Um dos principais jornais franceses, Le Monde, dedicou ao presidente Jair Bolsonaro um editorial em que adverte sobre o risco de que arraste o Brasil para um “perigoso voo às escuras” em meio à pandemia.
“Sem dúvida, há algo de podre no reino do Brasil, onde o presidente, Jair Bolsonaro, consegue dizer, sem pestanejar, que o coronavírus é uma “gripezinha” ou uma “histeria” nascida da “imaginação” da mídia, registra o jornal em sua edição de terça-feira (19).
Algo de podre – sublinha Le Monde – “quando ele vai ao encontro de aglomerações de seus partidários, incita as autoridades locais a eliminarem as restrições e afirma que a epidemia ‘está começando a desaparecer’, enquanto os cemitérios do país registram um número recorde de enterros”.
Como se não bastasse, há ainda seu ministro das Relações Exteriores, Ernesto Araújo, o do ‘comunavírus’, que alega que “a pandemia é o resultado de uma conspiração comunista”.
Ou quando “justamente no dia em que o país atingiu 240.000 casos confirmados e mais de 16.000 mortos” o ministro da Saúde Nelson Teich renuncia em 15 de maio, quatro semanas após sua nomeação para esta pasta crucial, por ‘diferenças de opinião’ com Bolsonaro.

__DADOS FORNECIDOS__
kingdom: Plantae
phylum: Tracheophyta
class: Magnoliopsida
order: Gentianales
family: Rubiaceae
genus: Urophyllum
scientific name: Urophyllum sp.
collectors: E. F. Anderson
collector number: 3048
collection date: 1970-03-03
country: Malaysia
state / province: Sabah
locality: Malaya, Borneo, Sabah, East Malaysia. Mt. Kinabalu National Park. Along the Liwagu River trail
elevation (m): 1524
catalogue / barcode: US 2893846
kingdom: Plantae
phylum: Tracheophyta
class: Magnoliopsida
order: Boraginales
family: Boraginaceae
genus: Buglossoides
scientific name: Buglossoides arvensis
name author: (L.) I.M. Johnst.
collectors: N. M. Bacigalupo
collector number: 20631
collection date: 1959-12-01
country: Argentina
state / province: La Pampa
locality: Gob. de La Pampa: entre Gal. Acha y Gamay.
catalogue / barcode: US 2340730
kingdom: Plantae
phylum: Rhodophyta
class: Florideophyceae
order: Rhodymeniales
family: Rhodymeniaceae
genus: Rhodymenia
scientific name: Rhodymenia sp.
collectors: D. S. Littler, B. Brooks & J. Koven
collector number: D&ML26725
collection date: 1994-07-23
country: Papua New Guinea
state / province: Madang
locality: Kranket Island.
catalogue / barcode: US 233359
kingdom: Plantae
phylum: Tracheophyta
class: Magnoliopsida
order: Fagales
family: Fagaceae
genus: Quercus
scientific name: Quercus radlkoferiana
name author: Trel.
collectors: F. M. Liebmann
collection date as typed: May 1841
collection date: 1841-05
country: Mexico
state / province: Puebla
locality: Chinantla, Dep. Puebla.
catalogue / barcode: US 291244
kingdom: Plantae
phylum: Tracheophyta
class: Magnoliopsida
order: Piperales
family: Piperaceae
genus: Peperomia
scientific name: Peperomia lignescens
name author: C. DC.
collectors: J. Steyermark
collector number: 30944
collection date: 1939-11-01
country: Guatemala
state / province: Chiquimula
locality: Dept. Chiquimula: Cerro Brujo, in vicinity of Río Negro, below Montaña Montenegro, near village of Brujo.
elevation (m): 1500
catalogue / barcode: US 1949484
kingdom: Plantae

__TAREFA 1__
Liste todas as pessoas citadas pelo nome no texto.
__TAREFA 2__
Reproduza o trecho do texto entre "Um dos principais" e "meio à pandemia.", inclusive.
Os dados provêm de outra fonte.

__RESPOSTA DA TAREFA 1__
Jair Bolsonaro, Ernesto Araújo, Nelson Teich

__RESPOSTA DA TAREFA 2__
Um dos principais jornais franceses, Le Monde, dedicou ao presidente Jair Bolsonaro um editorial em que adverte sobre o risco de que arraste o Brasil para um “perigoso voo às escuras” em meio à pandemia.